The last year or so has been different. For example, Johnny Walker burst onto the scene, scoring three vicious knockout wins in the time it takes to put together a ham sandwich. Another hopeful in Dominick Reyes has won five straight, climbing into the top 10 at the age of 29.

Last night, the wheel turned once more. Setting the tone, longtime UFC vet Ilir Latifi was unable to make his fight due to a last-second back injury. In the co-main event, Aleksandar Rakic walked into the cage opposite veteran knockout artist Jimi Manuwa. Just 27 years of age, Rakic is an aggressive finisher with well-rounded skills. It took him only 47 seconds to obliterate “The Poster Boy” with a massive left head kick — one of the most violent one-strike knockouts of the year.

Manuwa, who is nearly 40, has now lost four straight and will slip further down the rankings.

The main event was a battle of two men supposedly in their primes. Smith performed reasonably well; Gustafsson did not, looking hesitant to pull the trigger and unable to accomplish much in nearly 20 minutes of Octagon time. When Smith climbed onto his back and sunk in the choke, Gustafsson left his gloves in the Octagon.
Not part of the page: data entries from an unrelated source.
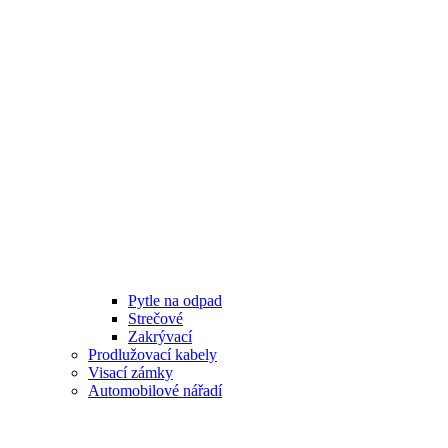
Pytle na odpad
Strečové
Zakrývací
Prodlužovací kabely
Visací zámky
Automobilové nářadí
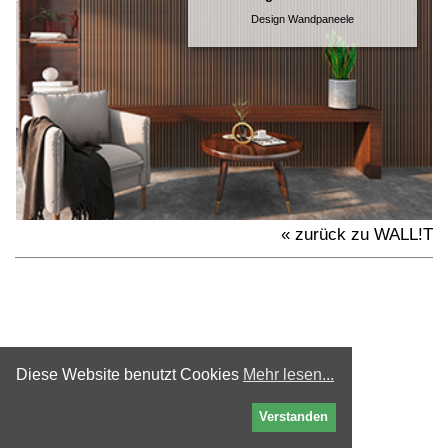
Design Wandpaneele
« zurück zu WALL!T
Diese Website benutzt Cookies
Mehr lesen...
Verstanden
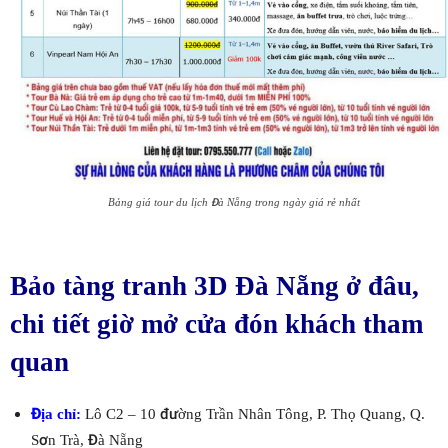
Bảng giá tour du lịch Đà Nẵng trong ngày giá rẻ nhất
Bảo tàng tranh 3D Đà Nẵng ở đâu,
chi tiết giờ mở cửa đón khách tham
quan
Địa chỉ:
Lô C2 – 10 đường Trần Nhân Tông, P. Thọ Quang, Q.
Sơn Trà, Đà Nẵng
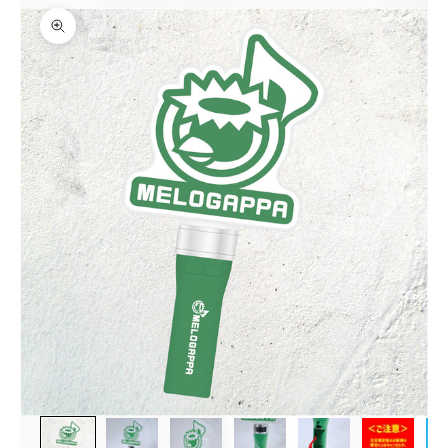
ズームイン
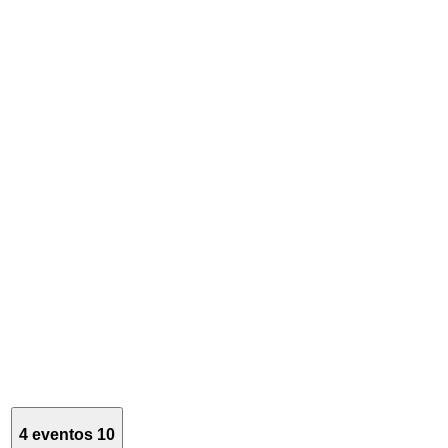
4 eventos
10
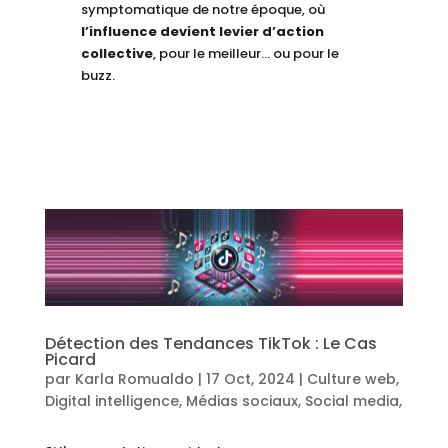
symptomatique de notre époque, où
l’influence devient levier d’action
collective
, pour le meilleur… ou pour le
buzz.
Détection des Tendances TikTok : Le Cas
Picard
par
Karla Romualdo
|
17 Oct, 2024
|
Culture web
,
Digital intelligence
,
Médias sociaux
,
Social media
,
Tendances
,
TikTok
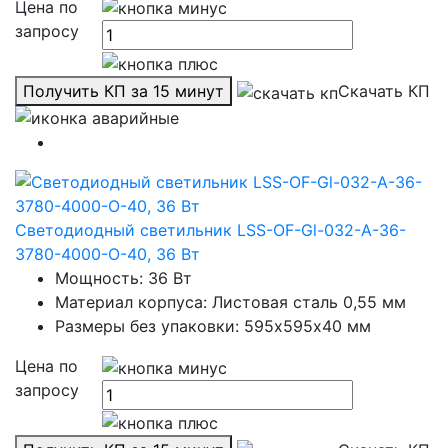
Цена по
запросу
Получить КП за 15 минут
Скачать КП
Светодиодный светильник LSS-OF-Gl-032-A-36-
3780-4000-O-40, 36 Вт
Мощность: 36 Вт
Материал корпуса: Листовая сталь 0,55 мм
Размеры без упаковки: 595х595х40 мм
Цена по
запросу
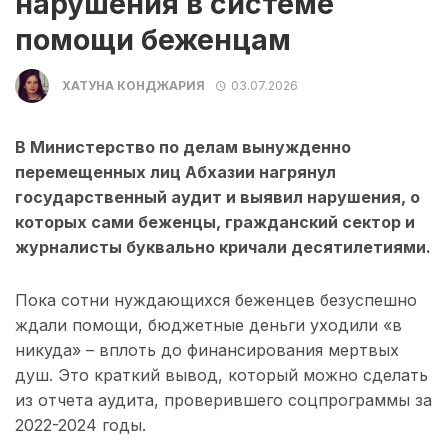
нарушения в системе
помощи беженцам
ХАТУНА КОНДЖАРИЯ
03.07.2026
В Министерство по делам вынужденно
перемещенных лиц Абхазии нагрянул
государственный аудит и выявил нарушения, о
которых сами беженцы, гражданский сектор и
журналисты буквально кричали десятилетиями.
Пока сотни нуждающихся беженцев безуспешно
ждали помощи, бюджетные деньги уходили «в
никуда» – вплоть до финансирования мертвых
душ. Это краткий вывод, который можно сделать
из отчета аудита, проверившего соцпрограммы за
2022-2024 годы.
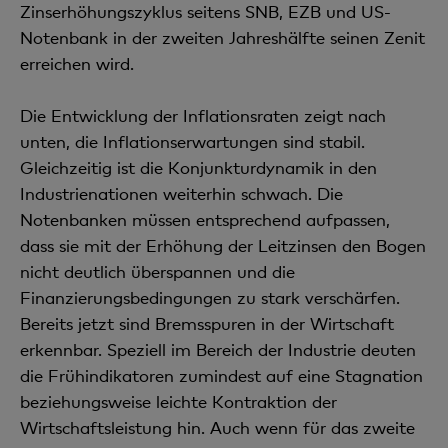
Zinserhöhungszyklus seitens SNB, EZB und US-
Notenbank in der zweiten Jahreshälfte seinen Zenit
erreichen wird.
Die Entwicklung der Inflationsraten zeigt nach
unten, die Inflationserwartungen sind stabil.
Gleichzeitig ist die Konjunkturdynamik in den
Industrienationen weiterhin schwach. Die
Notenbanken müssen entsprechend aufpassen,
dass sie mit der Erhöhung der Leitzinsen den Bogen
nicht deutlich überspannen und die
Finanzierungsbedingungen zu stark verschärfen.
Bereits jetzt sind Bremsspuren in der Wirtschaft
erkennbar. Speziell im Bereich der Industrie deuten
die Frühindikatoren zumindest auf eine Stagnation
beziehungsweise leichte Kontraktion der
Wirtschaftsleistung hin. Auch wenn für das zweite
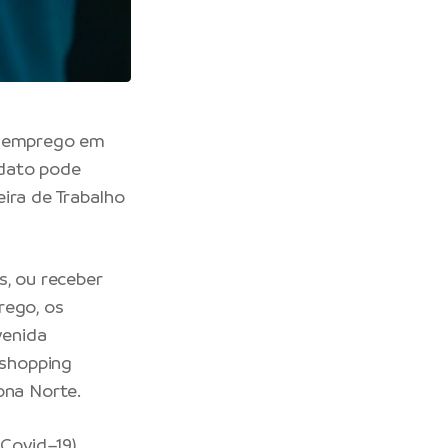
de emprego em
idato pode
eira de Trabalho
s, ou receber
rego, os
venida
 shopping
ona Norte.
Covid–19),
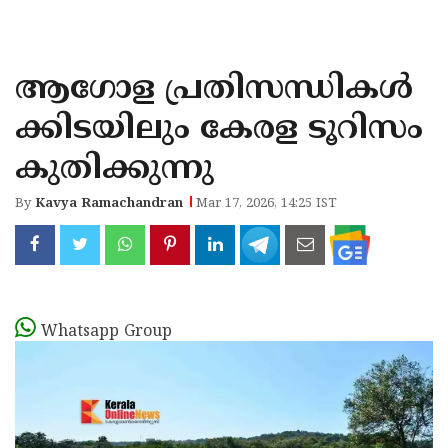
KOZHIKODE
WAYANAD
ആഗോള പ്രതിസന്ധികൾ
KANNUR
ക്കിടയിലും കേരള ടൂറിസം
KASARAGOD
കുതിക്കുന്നു
By
Kavya Ramachandran
Mar 17, 2026, 14:25 IST
Whatsapp Group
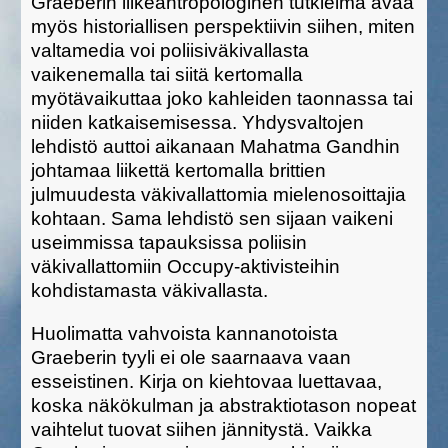
Graeberin liikeantropologinen tutkielma avaa
myös historiallisen perspektiivin siihen, miten
valtamedia voi poliisiväkivallasta
vaikenemalla tai siitä kertomalla
myötävaikuttaa joko kahleiden taonnassa tai
niiden katkaisemisessa. Yhdysvaltojen
lehdistö auttoi aikanaan Mahatma Gandhin
johtamaa liikettä kertomalla brittien
julmuudesta väkivallattomia mielenosoittajia
kohtaan. Sama lehdistö sen sijaan vaikeni
useimmissa tapauksissa poliisin
väkivallattomiin Occupy-aktivisteihin
kohdistamasta väkivallasta.
Huolimatta vahvoista kannanotoista
Graeberin tyyli ei ole saarnaava vaan
esseistinen. Kirja on kiehtovaa luettavaa,
koska näkökulman ja abstraktiotason nopeat
vaihtelut tuovat siihen jännitystä. Vaikka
It may hurt to watch Manuwa fall like an uprooted oak tree or see Gustafsson strangled in his home country, yet change is good for all but the established fighters. Even Smith, who was victorious last night, would likely be the underdog to any of three newcomers mentioned. New up-and-comers like Rakic have destabilized the Light Heavyweight gridlock, which will hopefully produce new and interesting challenges for Jones and higher quality fights.